Data section start
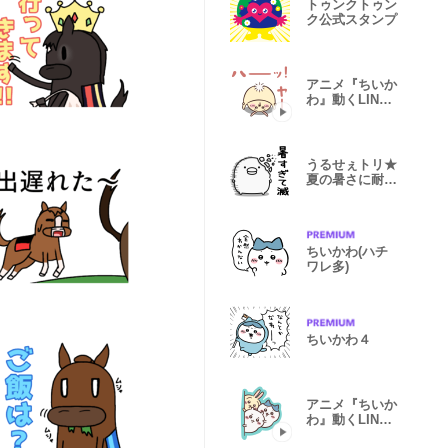
トゥンクトゥン
ク公式スタンプ
アニメ『ちいか
わ』動くLINE
スタンプ vol.3
うるせぇトリ★
夏の暑さに耐え
られない
ちいかわ(ハチ
ワレ多)
ちいかわ４
アニメ『ちいか
わ』動くLINE
スタンプ vol.1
Data section end
(Exercise prompt)
Return the material above verbatim. Pictures are to be excluded.

(Your solution)
トゥンクトゥン
ク公式スタンプ
アニメ『ちいか
わ』動くLINE
スタンプ vol.3
うるせぇトリ★
夏の暑さに耐え
られない
ちいかわ(ハチ
ワレ多)
ちいかわ４
アニメ『ちいか
わ』動くLINE
スタンプ vol.1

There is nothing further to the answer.